If you've arrived with minimal stuff -- suitcases, your laptops, one or two boxes of books and papers and a few personal effects -- and there's not enough space, then tell her what you need to move and ask her what you should do with it. She may be able to store boxes with a friend for a few months.

If you have brought lots and lots of stuff (you're moving) or if you want every drawer and cabinet to be empty, you probably need to rent a storage locker yourselves.

If it makes you feel better, you're probably not paying the full rent for the apartment, and even if you are, furnished places (which are usually awful) are usually priced much higher than unfurnished suites. They're comparable to a long-stay hotel. It's better to deal with the mason jars.
posted by jrochest at 12:47 PM on January 4 [6 favorites]

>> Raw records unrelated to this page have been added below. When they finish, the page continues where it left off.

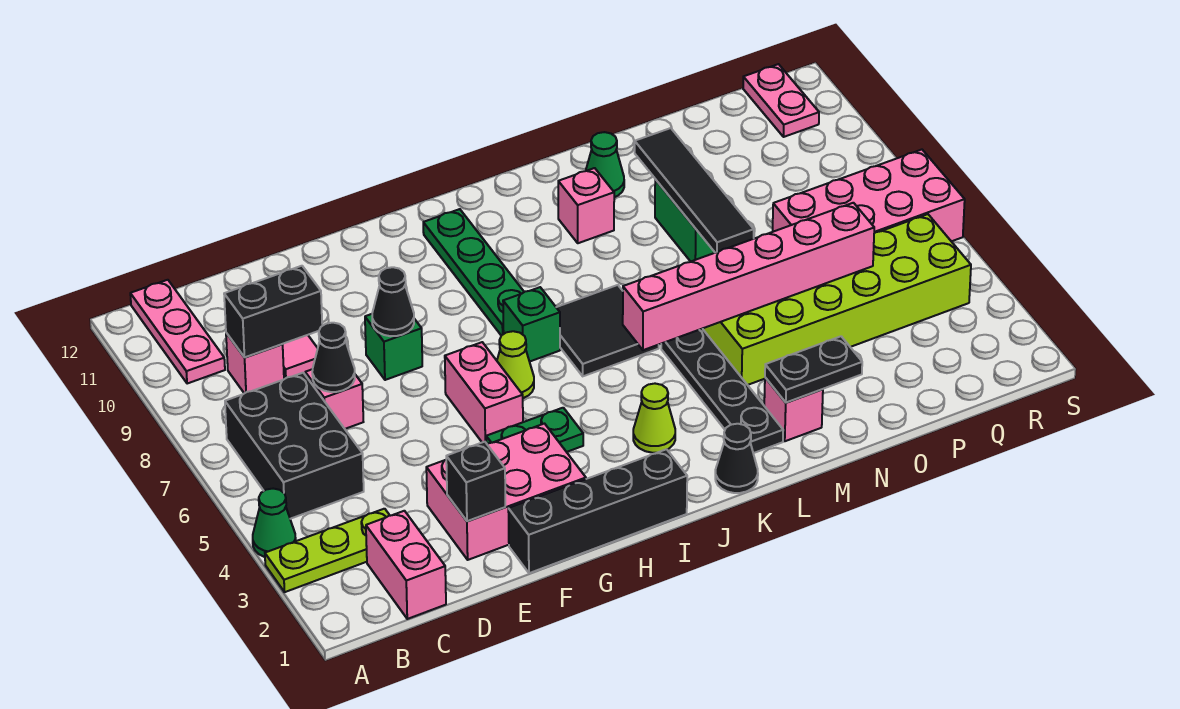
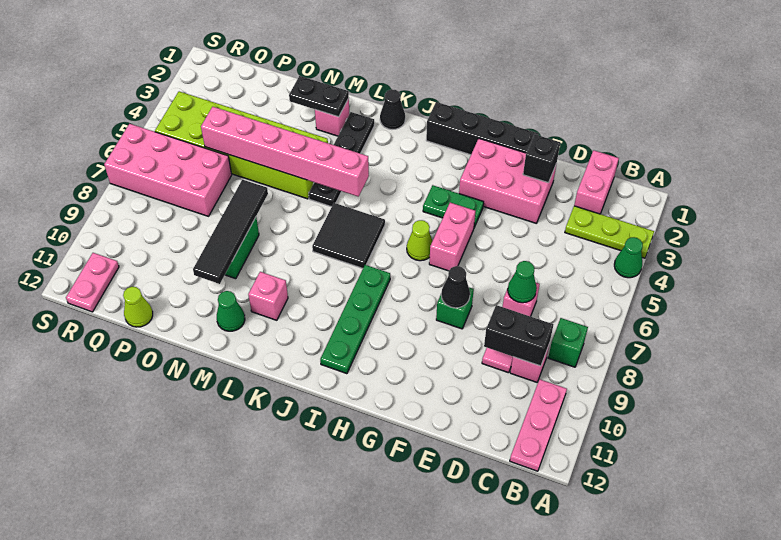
black brick B5:C7 level 1 -> none
black cone D7 level 2 -> green cone D7 level 2
green brick I7 level 1 -> green brick B8 level 1
lime cone J3 level 1 -> lime cone P12 level 1

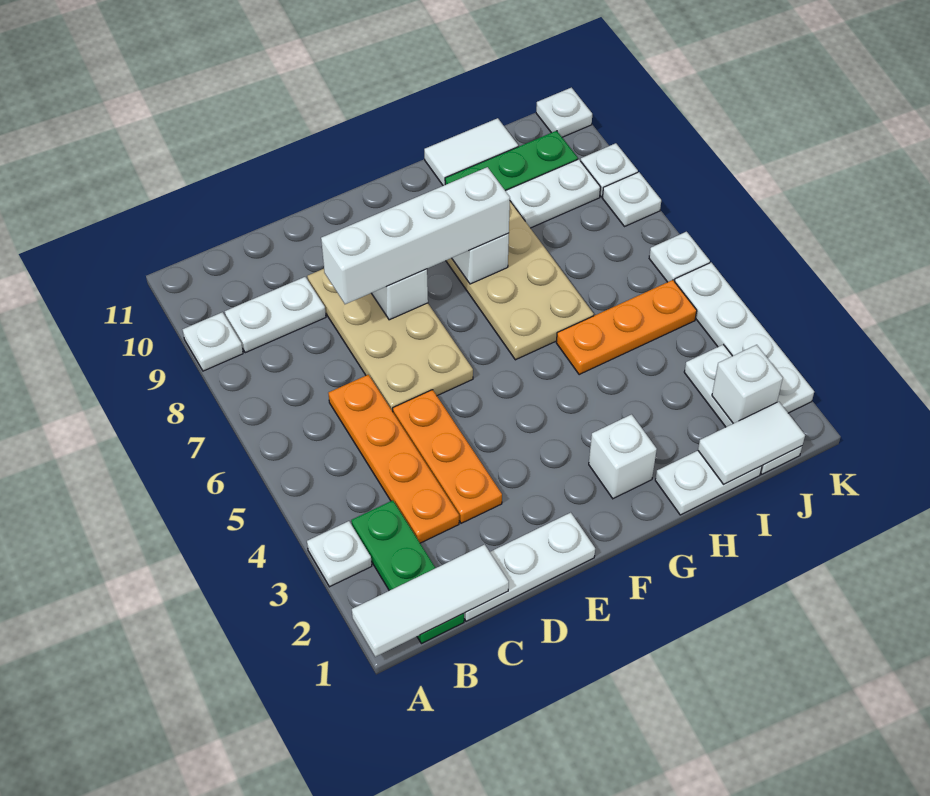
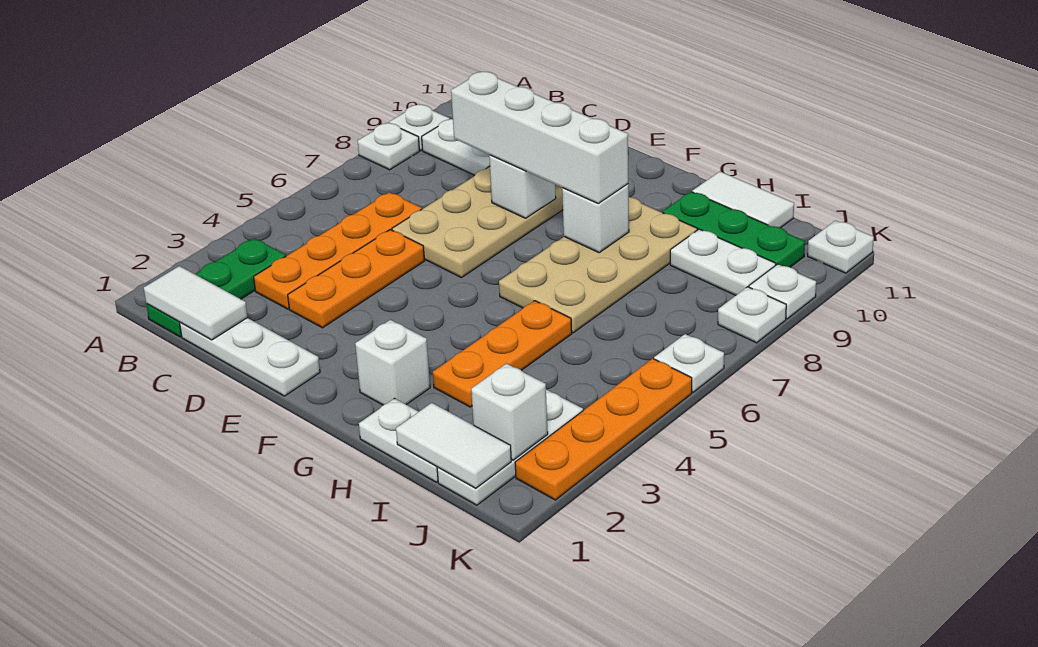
white tile A1:C1 level 2 -> white tile B1:C1 level 2
white plate A3 level 1 -> white plate A8 level 1
orange plate H5:J5 level 1 -> orange plate H3:H5 level 1
white plate K2:K5 level 1 -> orange plate K2:K5 level 1

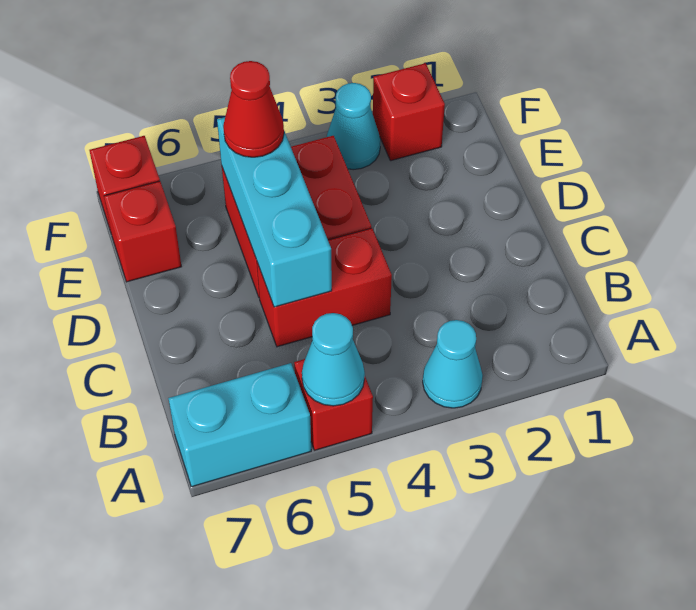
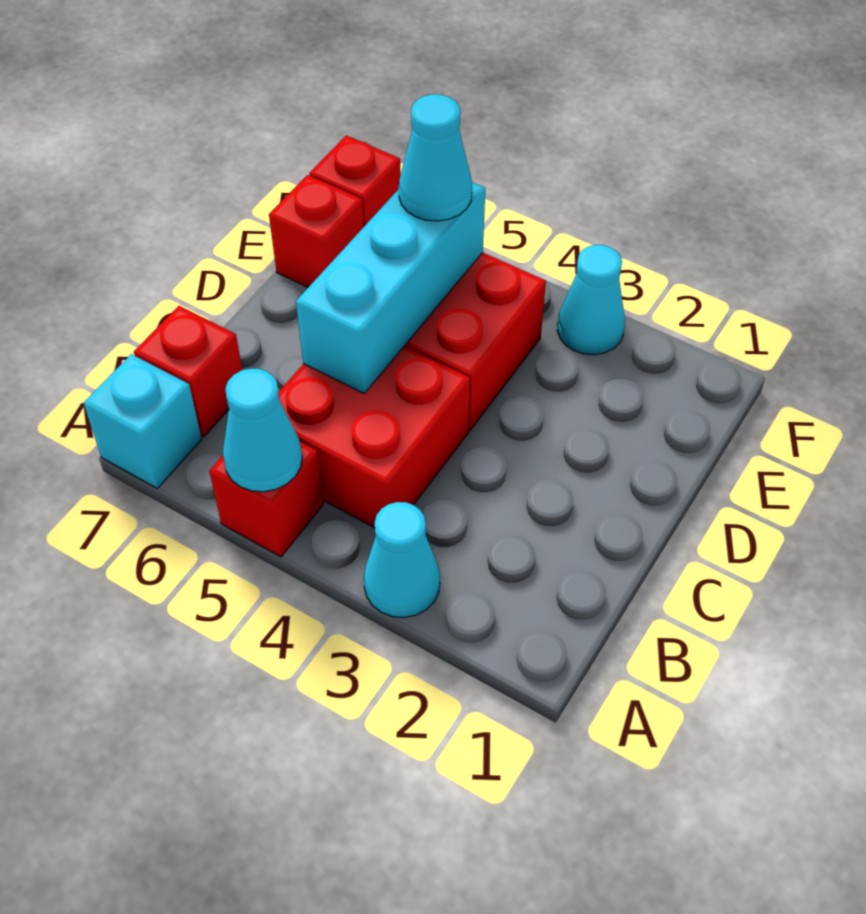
cyan brick A6:A7 level 1 -> cyan brick A7 level 1
red brick C4:C5 level 1 -> red brick B4:C5 level 1
red cone E5 level 3 -> cyan cone E5 level 3
red brick F2 level 1 -> red brick B7 level 1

Yeah, I agree with jrochest. When I sublet someone's home, I expect their stuff to be in it. I appreciate it when they make space for me - but I expect people leave their home basically as is. If I were in your scenario I'd write to her and just say, "Hi Person, We love the apartment but are having a tough time figuring out where to put our things away. Would it be possible for us to have the use of X, Y and Z? We'd be happy to box up the items that are currently in those locations and ship them to you if you send us a mailing label or have it ready for you to pick up."

When I sublet my own home I do make space for other people's stuff...but I'd be very surprised to get an email essentially telling me my things were boxed up and would be on the curb Thursday.

Remember, you're not renting a furnished apartment, you're subletting someone's home. You deserve to be comfortable - but it is their home.